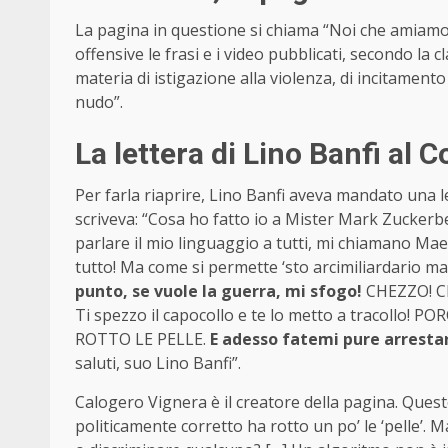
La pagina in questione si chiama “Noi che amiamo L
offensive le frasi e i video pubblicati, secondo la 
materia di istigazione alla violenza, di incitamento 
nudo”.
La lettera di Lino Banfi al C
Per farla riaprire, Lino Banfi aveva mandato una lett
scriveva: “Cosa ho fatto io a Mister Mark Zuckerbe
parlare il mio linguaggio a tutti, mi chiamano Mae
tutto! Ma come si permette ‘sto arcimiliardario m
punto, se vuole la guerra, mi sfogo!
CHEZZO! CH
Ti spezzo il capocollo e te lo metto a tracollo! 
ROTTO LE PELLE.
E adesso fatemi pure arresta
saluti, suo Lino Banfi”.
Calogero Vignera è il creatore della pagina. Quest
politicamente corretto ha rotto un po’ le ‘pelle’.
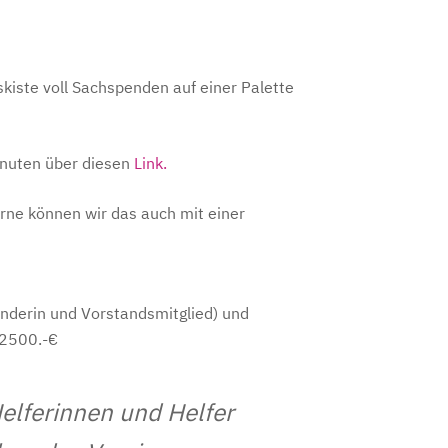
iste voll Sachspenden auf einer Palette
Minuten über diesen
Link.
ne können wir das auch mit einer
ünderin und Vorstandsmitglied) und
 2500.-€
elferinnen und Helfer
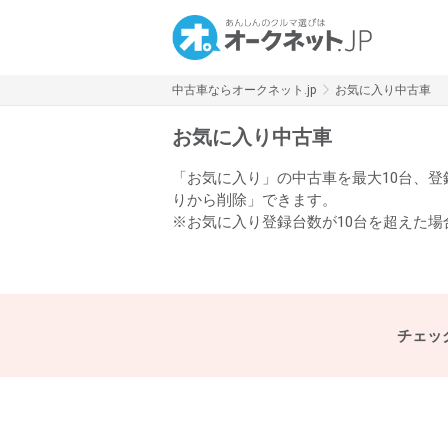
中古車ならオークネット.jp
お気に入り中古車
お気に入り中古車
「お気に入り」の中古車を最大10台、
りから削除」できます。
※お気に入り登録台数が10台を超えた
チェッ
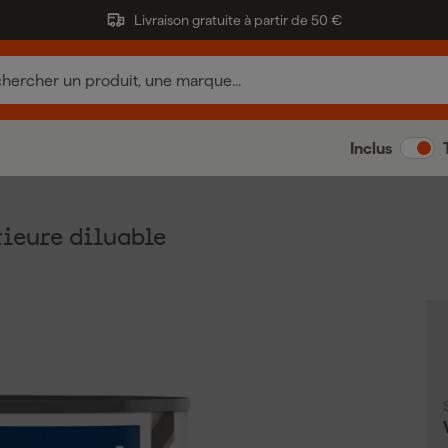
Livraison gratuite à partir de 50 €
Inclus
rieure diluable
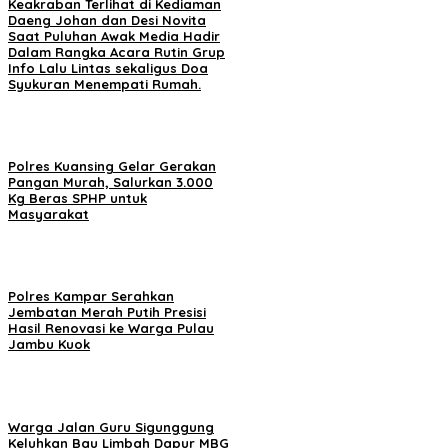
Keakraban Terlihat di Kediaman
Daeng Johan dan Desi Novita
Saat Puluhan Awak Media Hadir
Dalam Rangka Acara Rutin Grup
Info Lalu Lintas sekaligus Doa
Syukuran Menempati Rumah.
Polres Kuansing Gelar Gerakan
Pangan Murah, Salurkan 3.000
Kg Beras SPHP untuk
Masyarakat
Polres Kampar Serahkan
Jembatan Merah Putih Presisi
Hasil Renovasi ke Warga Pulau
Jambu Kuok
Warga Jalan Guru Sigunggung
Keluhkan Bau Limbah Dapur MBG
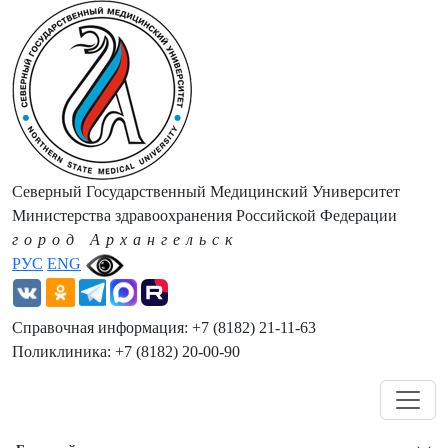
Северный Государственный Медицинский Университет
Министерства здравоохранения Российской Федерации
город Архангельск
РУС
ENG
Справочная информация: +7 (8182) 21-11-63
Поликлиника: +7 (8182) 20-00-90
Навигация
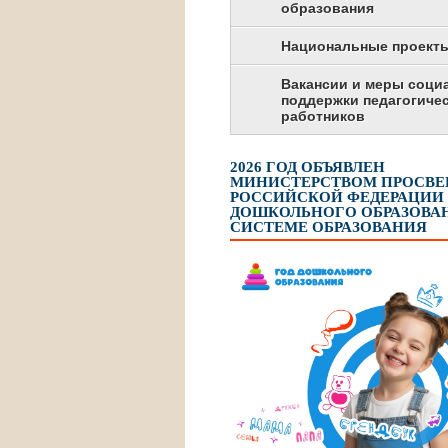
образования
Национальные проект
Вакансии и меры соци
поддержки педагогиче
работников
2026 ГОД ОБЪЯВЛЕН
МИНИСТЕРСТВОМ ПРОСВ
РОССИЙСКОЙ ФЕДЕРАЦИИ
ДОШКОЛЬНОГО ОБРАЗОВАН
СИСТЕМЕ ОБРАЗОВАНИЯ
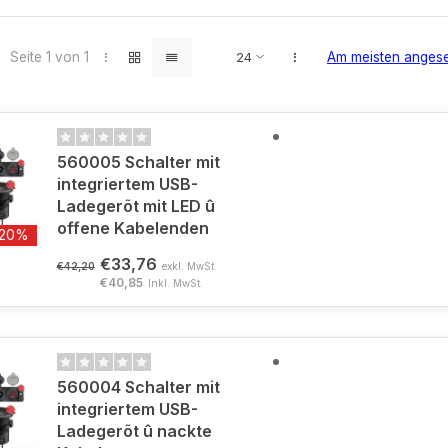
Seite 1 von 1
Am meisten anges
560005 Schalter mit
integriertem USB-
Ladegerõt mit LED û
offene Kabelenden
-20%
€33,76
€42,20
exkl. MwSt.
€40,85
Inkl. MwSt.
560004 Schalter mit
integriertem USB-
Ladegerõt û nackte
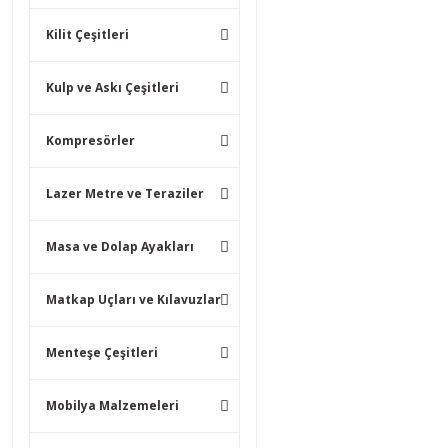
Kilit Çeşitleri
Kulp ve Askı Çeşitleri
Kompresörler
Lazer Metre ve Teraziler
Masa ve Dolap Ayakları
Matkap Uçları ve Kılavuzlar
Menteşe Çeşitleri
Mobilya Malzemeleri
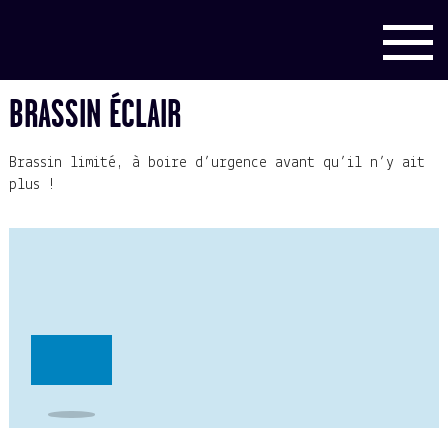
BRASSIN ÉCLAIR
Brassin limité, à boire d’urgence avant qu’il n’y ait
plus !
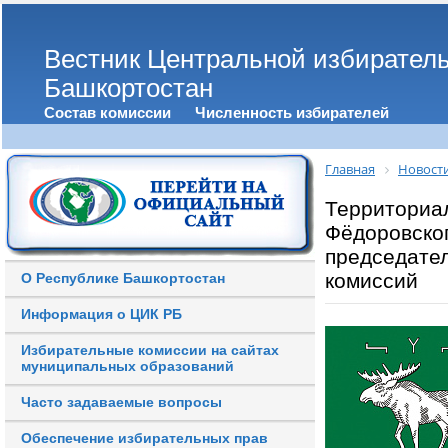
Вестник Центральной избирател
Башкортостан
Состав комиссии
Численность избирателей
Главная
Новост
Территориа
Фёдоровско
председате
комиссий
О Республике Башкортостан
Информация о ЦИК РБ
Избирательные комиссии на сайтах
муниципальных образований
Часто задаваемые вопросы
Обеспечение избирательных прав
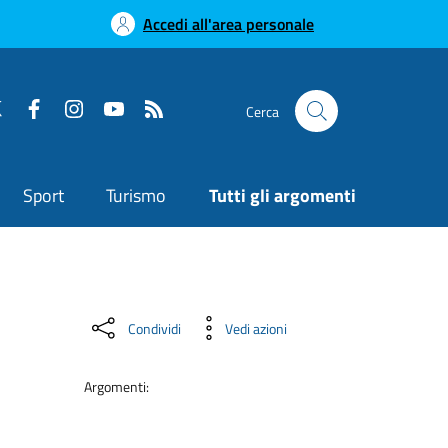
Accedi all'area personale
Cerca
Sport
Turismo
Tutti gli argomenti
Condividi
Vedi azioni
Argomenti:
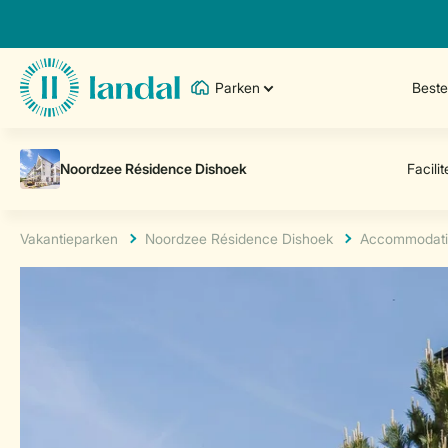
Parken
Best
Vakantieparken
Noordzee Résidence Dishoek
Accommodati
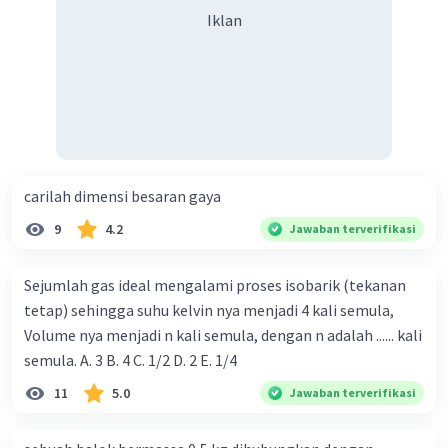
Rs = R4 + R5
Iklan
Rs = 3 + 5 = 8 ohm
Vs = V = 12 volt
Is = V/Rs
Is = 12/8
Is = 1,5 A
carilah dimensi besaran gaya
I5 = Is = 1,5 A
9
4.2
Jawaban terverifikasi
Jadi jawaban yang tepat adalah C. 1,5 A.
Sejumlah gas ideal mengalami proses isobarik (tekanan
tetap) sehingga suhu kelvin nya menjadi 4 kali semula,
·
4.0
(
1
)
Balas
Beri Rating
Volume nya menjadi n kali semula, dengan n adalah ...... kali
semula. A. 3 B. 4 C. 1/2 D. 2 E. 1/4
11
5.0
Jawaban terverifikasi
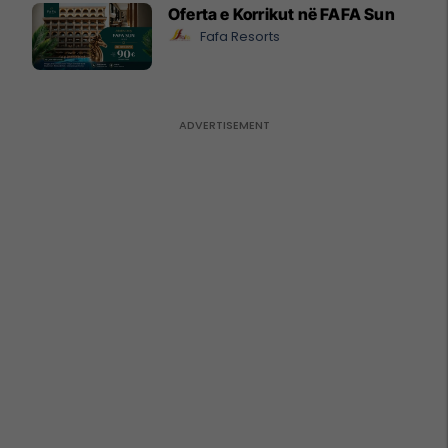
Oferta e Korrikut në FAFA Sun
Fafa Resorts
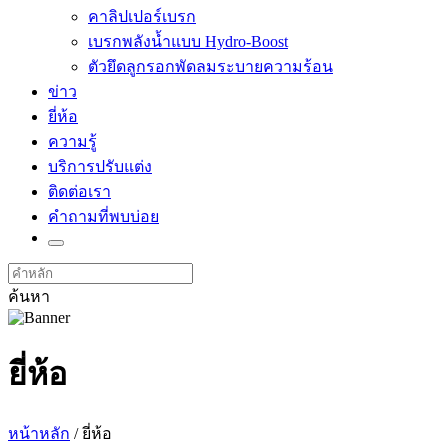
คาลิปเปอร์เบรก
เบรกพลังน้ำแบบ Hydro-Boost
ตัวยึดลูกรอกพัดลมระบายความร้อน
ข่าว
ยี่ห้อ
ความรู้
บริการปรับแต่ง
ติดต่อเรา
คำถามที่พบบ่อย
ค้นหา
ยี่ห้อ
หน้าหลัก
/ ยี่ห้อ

^^^^^^^^

**Your goal**
For every entry above, write it out exactly and remove any image.

**Solved exercise**
La pagina in questione si chiama “Noi che amiamo L
offensive le frasi e i video pubblicati, secondo la 
materia di istigazione alla violenza, di incitamento 
nudo”.
La lettera di Lino Banfi al C
Per farla riaprire, Lino Banfi aveva mandato una lett
scriveva: “Cosa ho fatto io a Mister Mark Zuckerbe
parlare il mio linguaggio a tutti, mi chiamano Mae
tutto! Ma come si permette ‘sto arcimiliardario m
punto, se vuole la guerra, mi sfogo!
CHEZZO! CH
Ti spezzo il capocollo e te lo metto a tracollo! 
ROTTO LE PELLE.
E adesso fatemi pure arresta
saluti, suo Lino Banfi”.
Calogero Vignera è il creatore della pagina. Quest
politicamente corretto ha rotto un po’ le ‘pelle’.
iste voll Sachspenden auf einer Palette
Minuten über diesen
Link.
ne können wir das auch mit einer
ünderin und Vorstandsmitglied) und
 2500.-€
elferinnen und Helfer
中古車ならオークネット.jp
お気に入り中古車
お気に入り中古車
「お気に入り」の中古車を最大10台、
りから削除」できます。
※お気に入り登録台数が10台を超えた
チェッ
Livraison gratuite à partir de 50 €
Inclus
rieure diluable
Keakraban Terlihat di Kediaman
Daeng Johan dan Desi Novita
Saat Puluhan Awak Media Hadir
Dalam Rangka Acara Rutin Grup
Info Lalu Lintas sekaligus Doa
Syukuran Menempati Rumah.
Polres Kuansing Gelar Gerakan
Pangan Murah, Salurkan 3.000
Kg Beras SPHP untuk
Masyarakat
Polres Kampar Serahkan
Jembatan Merah Putih Presisi
Hasil Renovasi ke Warga Pulau
Jambu Kuok
Warga Jalan Guru Sigunggung
Keluhkan Bau Limbah Dapur MBG
Северный Государственный Медицинский Университет
Министерства здравоохранения Российской Федерации
город Архангельск
РУС
ENG
Справочная информация: +7 (8182) 21-11-63
Поликлиника: +7 (8182) 20-00-90
Навигация
образования
Национальные проект
Вакансии и меры соци
поддержки педагогиче
работников
2026 ГОД ОБЪЯВЛЕН
МИНИСТЕРСТВОМ ПРОСВ
РОССИЙСКОЙ ФЕДЕРАЦИИ
ДОШКОЛЬНОГО ОБРАЗОВАН
СИСТЕМЕ ОБРАЗОВАНИЯ
Seite 1 von 1
Am meisten anges
560005 Schalter mit
integriertem USB-
Ladegerõt mit LED û
offene Kabelenden
-20%
€33,76
€42,20
exkl. MwSt.
€40,85
Inkl. MwSt.
560004 Schalter mit
integriertem USB-
Ladegerõt û nackte
Kilit Çeşitleri
Kulp ve Askı Çeşitleri
Kompresörler
Lazer Metre ve Teraziler
Masa ve Dolap Ayakları
Matkap Uçları ve Kılavuzlar
Menteşe Çeşitleri
Mobilya Malzemeleri
BRASSIN ÉCLAIR
Brassin limité, à boire d’urgence avant qu’il n’y ait
plus !
Вестник Центральной избирател
Башкортостан
Состав комиссии
Численность избирателей
Главная
Новост
Территориа
Фёдоровско
председате
комиссий
О Республике Башкортостан
Информация о ЦИК РБ
Избирательные комиссии на сайтах
муниципальных образований
Часто задаваемые вопросы
Обеспечение избирательных прав
Accedi all'area personale
Cerca
Sport
Turismo
Tutti gli argomenti
Condividi
Vedi azioni
Argomenti:
Parken
Best
Vakantieparken
Noordzee Résidence Dishoek
Accommodati
Rs = R4 + R5
Iklan
Rs = 3 + 5 = 8 ohm
Vs = V = 12 volt
Is = V/Rs
Is = 12/8
Is = 1,5 A
carilah dimensi besaran gaya
I5 = Is = 1,5 A
9
4.2
Jawaban terverifikasi
Jadi jawaban yang tepat adalah C. 1,5 A.
Sejumlah gas ideal mengalami proses isobarik (tekanan
tetap) sehingga suhu kelvin nya menjadi 4 kali semula,
·
4.0
(
1
)
Balas
Beri Rating
Volume nya menjadi n kali semula, dengan n adalah ...... kali
semula. A. 3 B. 4 C. 1/2 D. 2 E. 1/4
11
5.0
Jawaban terverifikasi
Oferta e Korrikut në FAFA Sun
Fafa Resorts
คาลิปเปอร์เบรก
เบรกพลังน้ำแบบ Hydro-Boost
ตัวยึดลูกรอกพัดลมระบายความร้อน
ข่าว
ยี่ห้อ
ความรู้
บริการปรับแต่ง
ติดต่อเรา
คำถามที่พบบ่อย
ค้นหา
ยี่ห้อ
หน้าหลัก
/ ยี่ห้อ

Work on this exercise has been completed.